[THE DATA Boundary: Start]

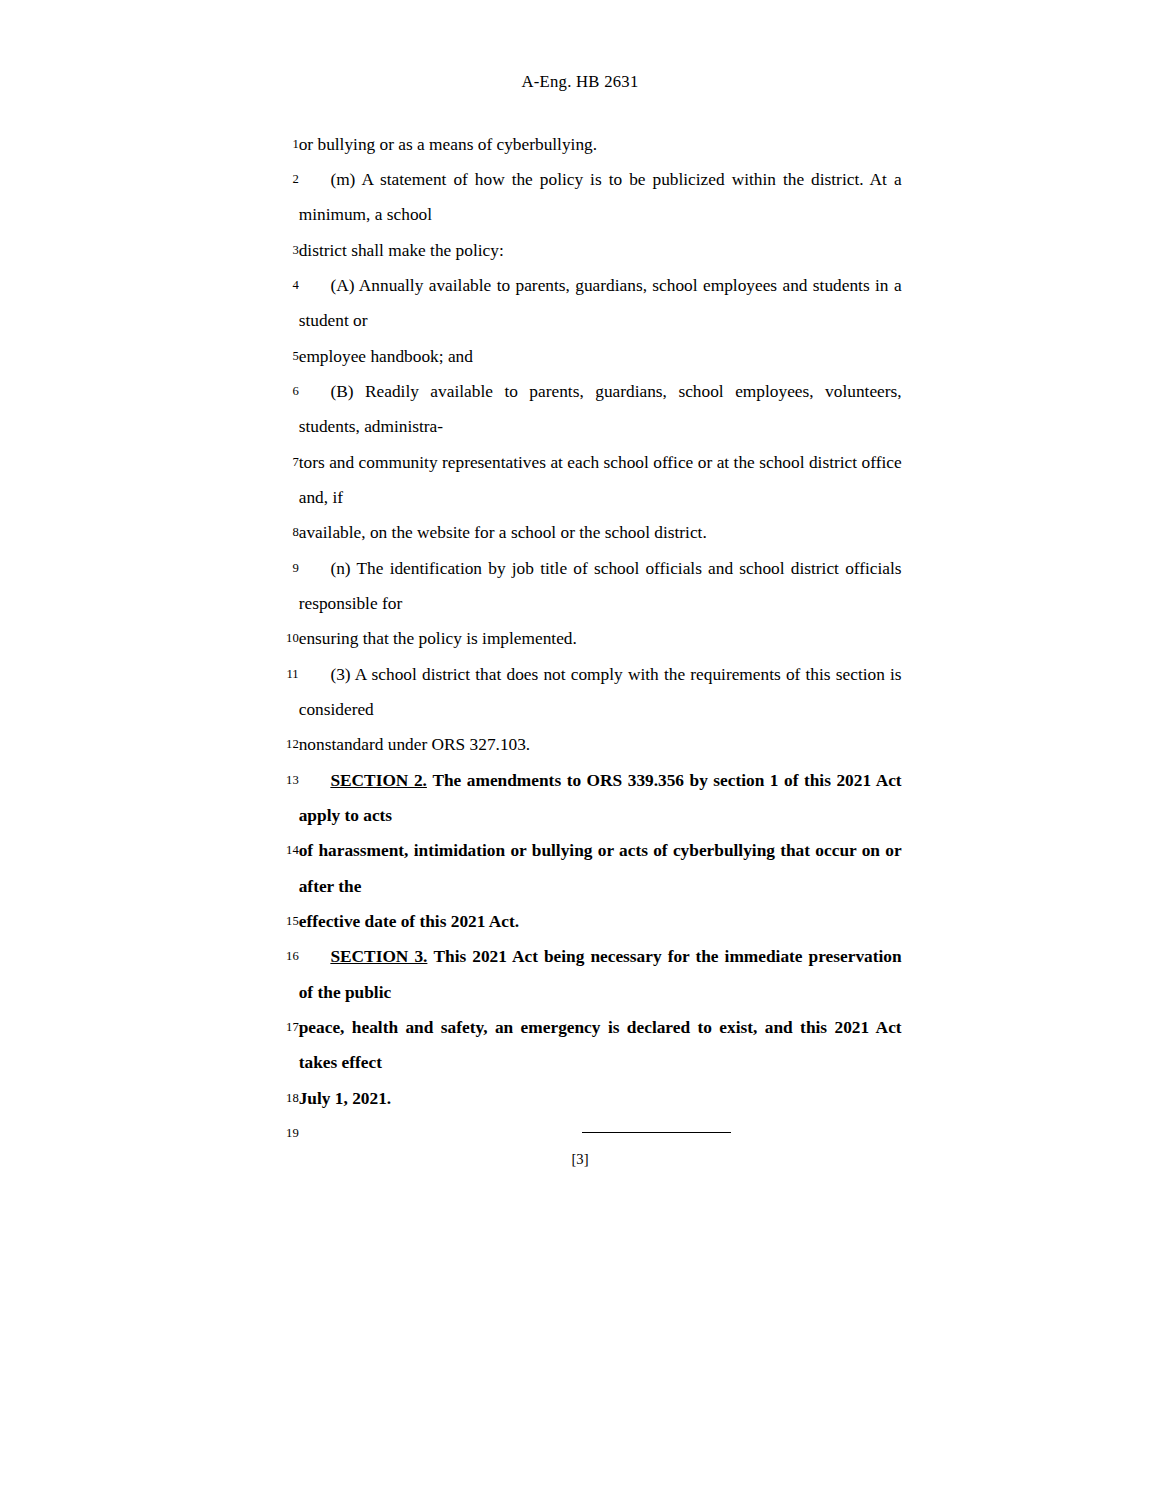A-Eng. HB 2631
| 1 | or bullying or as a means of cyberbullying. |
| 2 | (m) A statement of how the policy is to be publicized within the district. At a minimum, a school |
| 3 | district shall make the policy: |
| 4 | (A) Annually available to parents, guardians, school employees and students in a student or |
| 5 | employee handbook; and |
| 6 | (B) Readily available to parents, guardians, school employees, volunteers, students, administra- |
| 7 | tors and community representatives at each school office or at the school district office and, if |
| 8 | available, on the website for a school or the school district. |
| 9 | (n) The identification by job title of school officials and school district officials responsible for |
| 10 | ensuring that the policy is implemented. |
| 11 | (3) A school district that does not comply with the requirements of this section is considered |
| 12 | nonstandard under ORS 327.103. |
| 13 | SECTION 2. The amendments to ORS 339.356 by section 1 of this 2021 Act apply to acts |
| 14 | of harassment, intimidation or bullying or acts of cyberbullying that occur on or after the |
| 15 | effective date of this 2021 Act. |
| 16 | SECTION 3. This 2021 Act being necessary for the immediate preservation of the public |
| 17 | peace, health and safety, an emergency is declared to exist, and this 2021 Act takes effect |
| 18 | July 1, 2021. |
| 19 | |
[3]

[THE DATA Boundary: End]
[THE DATA Boundary: Start]

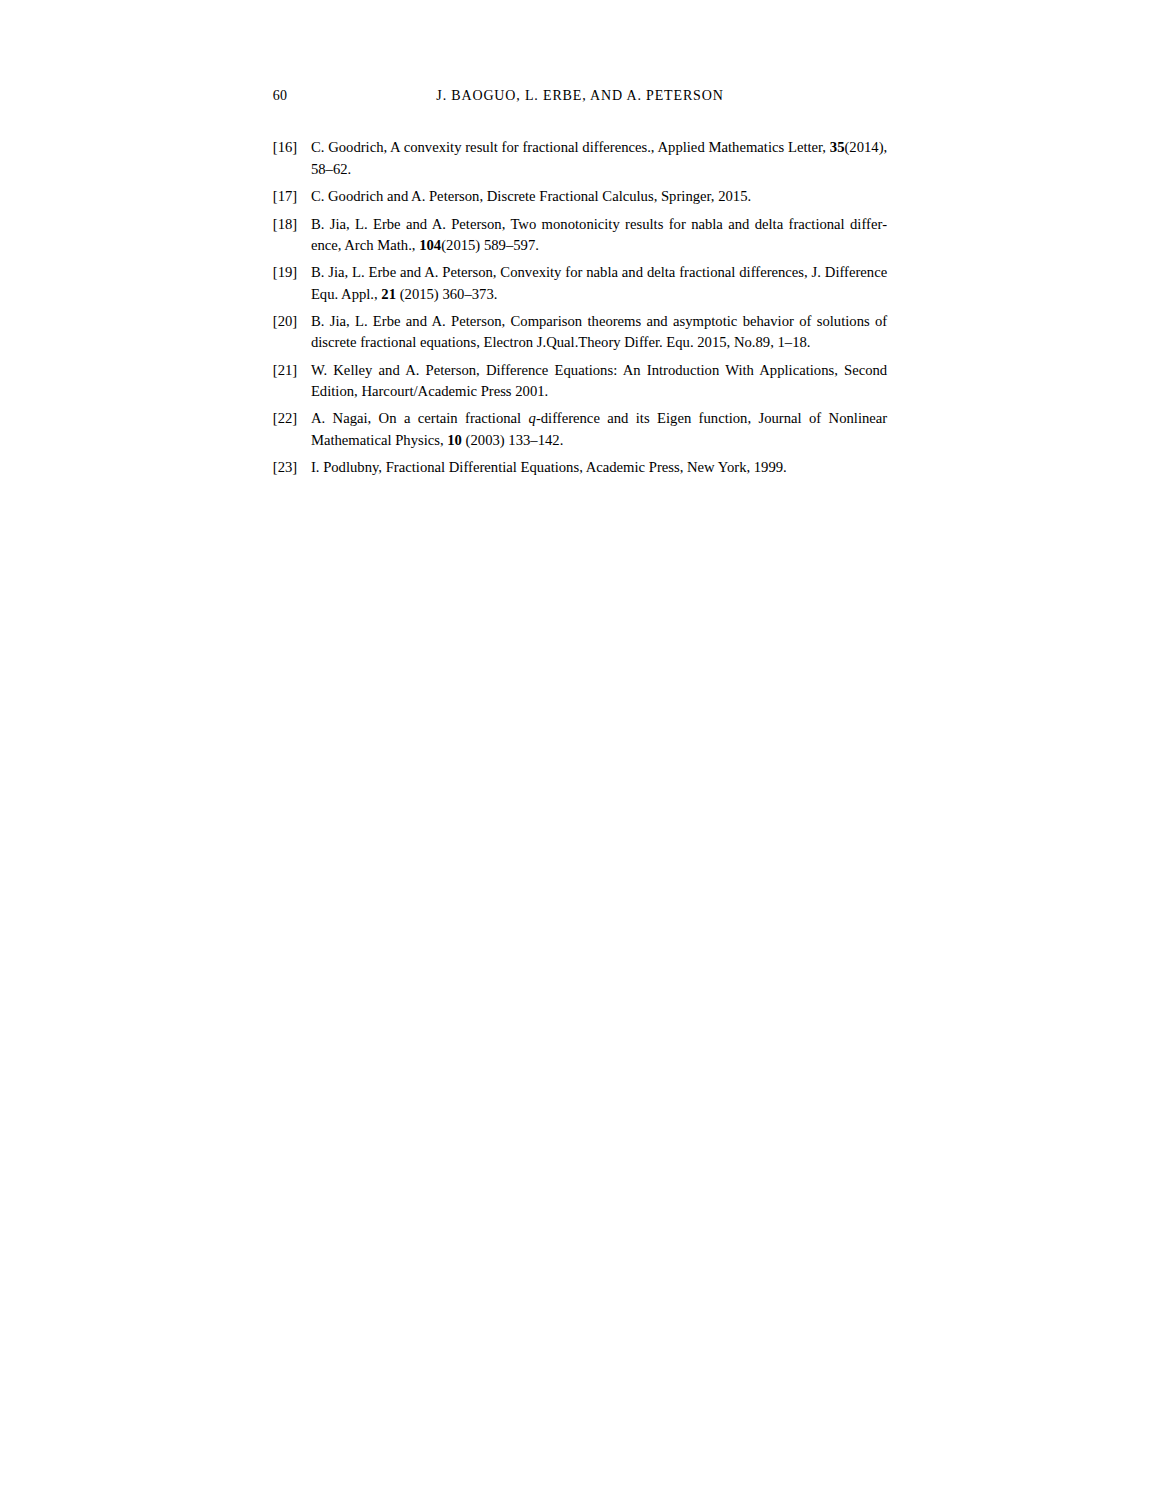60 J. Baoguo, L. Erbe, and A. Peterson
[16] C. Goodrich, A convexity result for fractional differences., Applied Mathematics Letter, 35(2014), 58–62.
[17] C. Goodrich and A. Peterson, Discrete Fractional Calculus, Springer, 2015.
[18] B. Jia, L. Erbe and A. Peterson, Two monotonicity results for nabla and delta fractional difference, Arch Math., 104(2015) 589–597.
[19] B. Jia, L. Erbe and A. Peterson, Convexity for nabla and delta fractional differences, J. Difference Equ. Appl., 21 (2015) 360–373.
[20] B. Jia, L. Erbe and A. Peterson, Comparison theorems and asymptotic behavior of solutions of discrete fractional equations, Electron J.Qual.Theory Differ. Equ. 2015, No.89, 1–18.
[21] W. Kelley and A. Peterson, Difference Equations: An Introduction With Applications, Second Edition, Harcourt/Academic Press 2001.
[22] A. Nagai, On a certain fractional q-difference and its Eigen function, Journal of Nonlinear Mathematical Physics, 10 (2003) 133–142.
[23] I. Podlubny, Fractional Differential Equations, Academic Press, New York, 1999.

[THE DATA Boundary: End]

TASK INSTRUCTIONS
Beginning at the line above that contains "[16] C. Goodrich, A", return each line exactly through the line that contains "[22] A. Nagai, On", and no others.

EXPECTED OUTPUT
[16] C. Goodrich, A convexity result for fractional differences., Applied Mathematics Letter, 35(2014), 58–62.
[17] C. Goodrich and A. Peterson, Discrete Fractional Calculus, Springer, 2015.
[18] B. Jia, L. Erbe and A. Peterson, Two monotonicity results for nabla and delta fractional difference, Arch Math., 104(2015) 589–597.
[19] B. Jia, L. Erbe and A. Peterson, Convexity for nabla and delta fractional differences, J. Difference Equ. Appl., 21 (2015) 360–373.
[20] B. Jia, L. Erbe and A. Peterson, Comparison theorems and asymptotic behavior of solutions of discrete fractional equations, Electron J.Qual.Theory Differ. Equ. 2015, No.89, 1–18.
[21] W. Kelley and A. Peterson, Difference Equations: An Introduction With Applications, Second Edition, Harcourt/Academic Press 2001.
[22] A. Nagai, On a certain fractional q-difference and its Eigen function, Journal of Nonlinear Mathematical Physics, 10 (2003) 133–142.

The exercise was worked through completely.